By 10/26/2014December 16th, 2022Pet Care, Transition

Decompressing Rescue Dog

Decompression Phase

When adopting or fostering a rescued dog from the pound/shelter is a happy time for you and a relief to the dog. For one thing you have taken them away from that loud scary place. The new owners or foster of the dog are also excited because your bringing in a new member of the family into your home. This new situation is exciting for everyone with new interactions and adventures to come.

BUT WAIT! Before you go showing off your new pet to your family, friends and resident pets please give the new dog time to relax for a while. The last thing you should do at this point is to rush them into a whole new dramatic situation and making them interact that could get them into trouble if they aren’t ready for it.

Think of it like this way as humans…you have been looking desperately for a job to support your family, you have been looking for over 3 months and your savings is dwindling fast and your worried, very worried. Your getting up everyday looking at the paper/internet going to interviews and finally you get a job.
First day on the job you are excited but nervous and just want to feel your way around. Then some coworker it trying to make you look bad trying to push your buttons. You want to do the right thing but if no one gives you time to know your job and no one is controlling the  guy harassing you things could happen and (your back at the pound) your fired…or in jail depending on the reaction. This is just my interpretation as we do not know the feeling of being in doggie jail just because we are a dog but I bet I’m close. When Volunteering at a pound you see this stress all the time.

Decompress for at least 3-5 days.

Dogs that have been at the pound for especially a long period of time need to decompress and get themselves back into a calm state of mind without worrying and stressing when they were at the pound.

I had a foster dog once that seem to be normal at the pound but would not make much eye contact. When I got her home her eyes seem to be darting everywhere but at me. It was weird I thought she was “special” or just weird. I knew she was still kennel stressed from being at the pound. It took a couple weeks for her to get over that and get back to herself and finally making eye contact.  I basically created a routine by taking her for walks in the morning and played ball afterwards then put her in the crate to rest for a couple hours. I would give her something to do such as a filled kong or some type of dog friendly chew toy to get her mental mind working. When she came back into herself I introduced basic training such as look, sit, down, and come.  All the while I kept her separate from my own dogs. Whenever I felt ready I slowly introduced her to my own dogs by taking them out on walks together outside of the home.

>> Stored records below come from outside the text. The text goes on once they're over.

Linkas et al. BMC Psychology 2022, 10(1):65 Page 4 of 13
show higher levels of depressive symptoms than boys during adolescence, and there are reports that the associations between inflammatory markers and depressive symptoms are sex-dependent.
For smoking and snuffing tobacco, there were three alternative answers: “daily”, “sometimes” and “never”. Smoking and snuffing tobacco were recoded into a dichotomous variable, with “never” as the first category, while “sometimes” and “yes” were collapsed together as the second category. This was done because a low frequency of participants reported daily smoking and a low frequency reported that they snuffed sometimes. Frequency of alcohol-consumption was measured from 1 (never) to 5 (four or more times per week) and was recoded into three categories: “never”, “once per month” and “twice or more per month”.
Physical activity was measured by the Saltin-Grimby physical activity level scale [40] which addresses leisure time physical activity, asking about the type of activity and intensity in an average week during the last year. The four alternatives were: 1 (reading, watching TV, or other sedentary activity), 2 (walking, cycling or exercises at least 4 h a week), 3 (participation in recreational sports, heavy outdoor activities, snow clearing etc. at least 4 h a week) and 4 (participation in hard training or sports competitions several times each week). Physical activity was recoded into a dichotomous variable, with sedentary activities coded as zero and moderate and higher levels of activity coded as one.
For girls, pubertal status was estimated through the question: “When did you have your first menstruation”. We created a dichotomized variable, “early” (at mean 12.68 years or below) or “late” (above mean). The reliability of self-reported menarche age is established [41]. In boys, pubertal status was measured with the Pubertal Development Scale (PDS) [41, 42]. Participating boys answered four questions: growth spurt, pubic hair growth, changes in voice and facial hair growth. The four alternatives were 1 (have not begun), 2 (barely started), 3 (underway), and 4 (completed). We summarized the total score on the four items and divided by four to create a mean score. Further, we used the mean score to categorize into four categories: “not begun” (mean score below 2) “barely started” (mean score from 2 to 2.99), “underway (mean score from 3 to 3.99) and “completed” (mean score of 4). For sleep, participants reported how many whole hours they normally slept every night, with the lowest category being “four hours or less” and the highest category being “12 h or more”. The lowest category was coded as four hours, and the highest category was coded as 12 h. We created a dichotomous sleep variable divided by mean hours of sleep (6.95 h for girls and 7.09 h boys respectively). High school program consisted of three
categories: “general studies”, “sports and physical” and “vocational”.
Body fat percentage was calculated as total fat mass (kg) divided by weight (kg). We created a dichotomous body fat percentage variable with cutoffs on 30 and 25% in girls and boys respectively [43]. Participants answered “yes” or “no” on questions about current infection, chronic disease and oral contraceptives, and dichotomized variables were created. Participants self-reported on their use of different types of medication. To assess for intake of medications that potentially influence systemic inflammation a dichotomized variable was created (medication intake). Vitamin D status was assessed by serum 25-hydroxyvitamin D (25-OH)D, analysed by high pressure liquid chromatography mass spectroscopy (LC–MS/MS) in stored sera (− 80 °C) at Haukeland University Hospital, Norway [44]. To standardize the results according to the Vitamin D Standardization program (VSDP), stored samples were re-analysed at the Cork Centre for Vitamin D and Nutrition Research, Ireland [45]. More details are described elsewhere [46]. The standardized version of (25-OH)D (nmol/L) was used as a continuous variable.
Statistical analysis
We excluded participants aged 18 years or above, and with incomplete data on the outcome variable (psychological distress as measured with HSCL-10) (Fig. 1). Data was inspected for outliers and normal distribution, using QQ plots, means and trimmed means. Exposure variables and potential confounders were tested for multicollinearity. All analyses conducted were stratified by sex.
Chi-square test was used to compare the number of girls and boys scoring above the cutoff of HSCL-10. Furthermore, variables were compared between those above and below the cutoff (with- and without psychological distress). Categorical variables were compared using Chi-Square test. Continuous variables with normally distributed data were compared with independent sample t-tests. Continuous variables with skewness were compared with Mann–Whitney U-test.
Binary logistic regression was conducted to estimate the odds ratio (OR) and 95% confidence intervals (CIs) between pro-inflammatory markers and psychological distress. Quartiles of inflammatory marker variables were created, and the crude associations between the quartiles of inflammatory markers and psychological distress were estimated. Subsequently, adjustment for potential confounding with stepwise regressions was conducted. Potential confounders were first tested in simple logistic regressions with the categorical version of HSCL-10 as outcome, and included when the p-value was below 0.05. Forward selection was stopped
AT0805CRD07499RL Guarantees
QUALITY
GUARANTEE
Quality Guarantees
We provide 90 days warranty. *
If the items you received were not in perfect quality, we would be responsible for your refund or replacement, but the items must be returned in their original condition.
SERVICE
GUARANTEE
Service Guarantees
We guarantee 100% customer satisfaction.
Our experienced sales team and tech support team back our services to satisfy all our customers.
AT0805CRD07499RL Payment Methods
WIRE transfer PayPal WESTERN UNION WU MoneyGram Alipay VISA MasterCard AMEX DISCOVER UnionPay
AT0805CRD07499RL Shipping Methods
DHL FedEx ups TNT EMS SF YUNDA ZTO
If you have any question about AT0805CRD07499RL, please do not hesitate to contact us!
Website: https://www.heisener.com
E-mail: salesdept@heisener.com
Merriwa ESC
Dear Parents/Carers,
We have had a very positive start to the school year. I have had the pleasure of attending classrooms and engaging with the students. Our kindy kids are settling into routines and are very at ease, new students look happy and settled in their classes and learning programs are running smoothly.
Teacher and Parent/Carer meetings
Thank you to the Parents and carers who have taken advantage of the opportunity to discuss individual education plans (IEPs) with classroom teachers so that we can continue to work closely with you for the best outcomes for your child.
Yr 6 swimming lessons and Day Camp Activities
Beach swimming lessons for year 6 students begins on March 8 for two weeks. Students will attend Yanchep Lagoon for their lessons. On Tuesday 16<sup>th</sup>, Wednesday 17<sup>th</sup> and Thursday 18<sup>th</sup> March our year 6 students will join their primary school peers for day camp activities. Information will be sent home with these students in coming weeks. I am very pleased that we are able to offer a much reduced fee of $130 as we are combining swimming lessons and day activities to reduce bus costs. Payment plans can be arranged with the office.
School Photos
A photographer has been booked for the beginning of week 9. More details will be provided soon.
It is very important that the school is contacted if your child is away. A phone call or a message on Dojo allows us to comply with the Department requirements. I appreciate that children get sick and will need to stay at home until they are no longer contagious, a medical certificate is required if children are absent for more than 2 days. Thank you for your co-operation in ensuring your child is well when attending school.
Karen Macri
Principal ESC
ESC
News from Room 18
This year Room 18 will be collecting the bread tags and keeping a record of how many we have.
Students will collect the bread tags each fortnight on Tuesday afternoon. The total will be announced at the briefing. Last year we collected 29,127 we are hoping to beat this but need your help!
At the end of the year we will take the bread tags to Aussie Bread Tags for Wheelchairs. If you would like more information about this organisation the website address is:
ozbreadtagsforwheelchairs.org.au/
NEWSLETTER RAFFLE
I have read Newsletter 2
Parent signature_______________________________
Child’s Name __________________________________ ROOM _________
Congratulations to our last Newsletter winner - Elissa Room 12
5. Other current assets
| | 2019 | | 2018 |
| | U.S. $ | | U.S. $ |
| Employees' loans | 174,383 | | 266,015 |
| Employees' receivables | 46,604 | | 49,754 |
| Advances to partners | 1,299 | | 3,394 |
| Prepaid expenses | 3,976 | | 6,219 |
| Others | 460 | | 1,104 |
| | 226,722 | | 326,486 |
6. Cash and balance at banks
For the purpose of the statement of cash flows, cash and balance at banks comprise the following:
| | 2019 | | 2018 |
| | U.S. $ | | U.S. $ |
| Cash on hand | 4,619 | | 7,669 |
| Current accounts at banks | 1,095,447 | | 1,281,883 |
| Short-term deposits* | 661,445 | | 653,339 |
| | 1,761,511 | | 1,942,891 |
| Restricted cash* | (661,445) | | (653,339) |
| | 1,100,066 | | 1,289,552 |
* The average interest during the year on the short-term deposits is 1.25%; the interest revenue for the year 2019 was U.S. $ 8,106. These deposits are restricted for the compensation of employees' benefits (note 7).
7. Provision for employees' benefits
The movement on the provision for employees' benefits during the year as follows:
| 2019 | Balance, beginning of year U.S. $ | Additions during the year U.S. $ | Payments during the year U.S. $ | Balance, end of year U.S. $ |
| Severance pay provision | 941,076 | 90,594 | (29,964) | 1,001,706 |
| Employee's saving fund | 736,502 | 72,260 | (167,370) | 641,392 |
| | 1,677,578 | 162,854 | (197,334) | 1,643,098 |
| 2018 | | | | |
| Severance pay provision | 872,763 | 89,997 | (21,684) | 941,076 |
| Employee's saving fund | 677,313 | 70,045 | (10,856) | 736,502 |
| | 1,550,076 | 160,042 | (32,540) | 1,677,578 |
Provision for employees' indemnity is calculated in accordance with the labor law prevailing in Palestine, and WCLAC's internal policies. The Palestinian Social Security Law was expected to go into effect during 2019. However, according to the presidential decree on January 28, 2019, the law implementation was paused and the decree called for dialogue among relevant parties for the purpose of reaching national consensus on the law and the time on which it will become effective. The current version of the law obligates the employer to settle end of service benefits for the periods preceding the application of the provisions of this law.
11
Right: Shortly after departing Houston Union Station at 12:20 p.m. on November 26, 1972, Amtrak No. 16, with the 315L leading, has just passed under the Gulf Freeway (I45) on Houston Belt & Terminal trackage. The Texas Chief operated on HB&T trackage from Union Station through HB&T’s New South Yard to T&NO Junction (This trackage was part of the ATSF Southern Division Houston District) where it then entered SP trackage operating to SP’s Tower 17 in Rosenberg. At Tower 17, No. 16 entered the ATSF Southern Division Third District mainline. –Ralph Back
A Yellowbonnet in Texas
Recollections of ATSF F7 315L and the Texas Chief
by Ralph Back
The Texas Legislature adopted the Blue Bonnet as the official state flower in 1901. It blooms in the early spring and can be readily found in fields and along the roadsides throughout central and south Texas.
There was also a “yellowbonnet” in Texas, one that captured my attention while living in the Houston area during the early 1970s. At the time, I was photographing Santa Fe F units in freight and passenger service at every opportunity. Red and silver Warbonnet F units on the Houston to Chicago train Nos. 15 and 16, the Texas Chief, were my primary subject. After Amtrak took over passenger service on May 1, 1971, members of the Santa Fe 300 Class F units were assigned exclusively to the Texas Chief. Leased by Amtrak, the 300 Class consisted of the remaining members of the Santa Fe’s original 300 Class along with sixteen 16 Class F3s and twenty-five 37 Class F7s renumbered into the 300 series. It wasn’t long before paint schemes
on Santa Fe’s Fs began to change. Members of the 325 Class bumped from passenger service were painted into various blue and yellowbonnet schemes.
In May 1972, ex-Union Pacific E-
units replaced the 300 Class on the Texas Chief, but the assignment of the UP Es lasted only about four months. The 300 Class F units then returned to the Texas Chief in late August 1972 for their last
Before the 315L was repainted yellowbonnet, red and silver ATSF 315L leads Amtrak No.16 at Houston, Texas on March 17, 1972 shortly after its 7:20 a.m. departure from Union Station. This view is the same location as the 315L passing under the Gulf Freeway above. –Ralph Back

Its always best to introduce the dogs away from the home such as on a walk or at a park to get acquainted. The next step after they seem to get along on the walk is to let them socialize in the backyard, when that is successful then you can let both the new/foster dog into the home along with the resident dog together….but only if YOU feel comfortable with it. If you are hesitant about it at all do not do it. Dogs can sense that you are uncomfortable and one or the other may feel they have to protect you or other family members. If at any moment that something does happen go back to the last step until there is no worry or hesitation.

Decompression time can vary for individual dogs. Some dogs need more time than others but it is safe to say at least a week is best for the new dog. Always treat the dog with respect and give them guidance, exercise (dogs walks, playing), and bond with them.  If after the decompression phase the dog starts to show behavioral problems start to address it with training to get the dog to listen to you and gain that respect. If you need to consult with a dog trainer that’s what you should do or ask your family/friends if they have had situations like this and what they did or look online for articles/video that may have the answers you need. One of the top reasons why dogs end up at the pound are because their owners did not train them or rarely interacted with.

Number ONE RULE keep your new dog/foster in a crate during decompression time and always when you are not home. After decompression and everyone is acquainted and comfortable it is up to you as the owner to take responsibility to see if your pet can stay free in the home or if they should be crated. The last thing you want is to come home and find an awful accident because you left your animals unattended to make their own decisions. Not to say it cannot work but you have to be sure it can, if not crate them.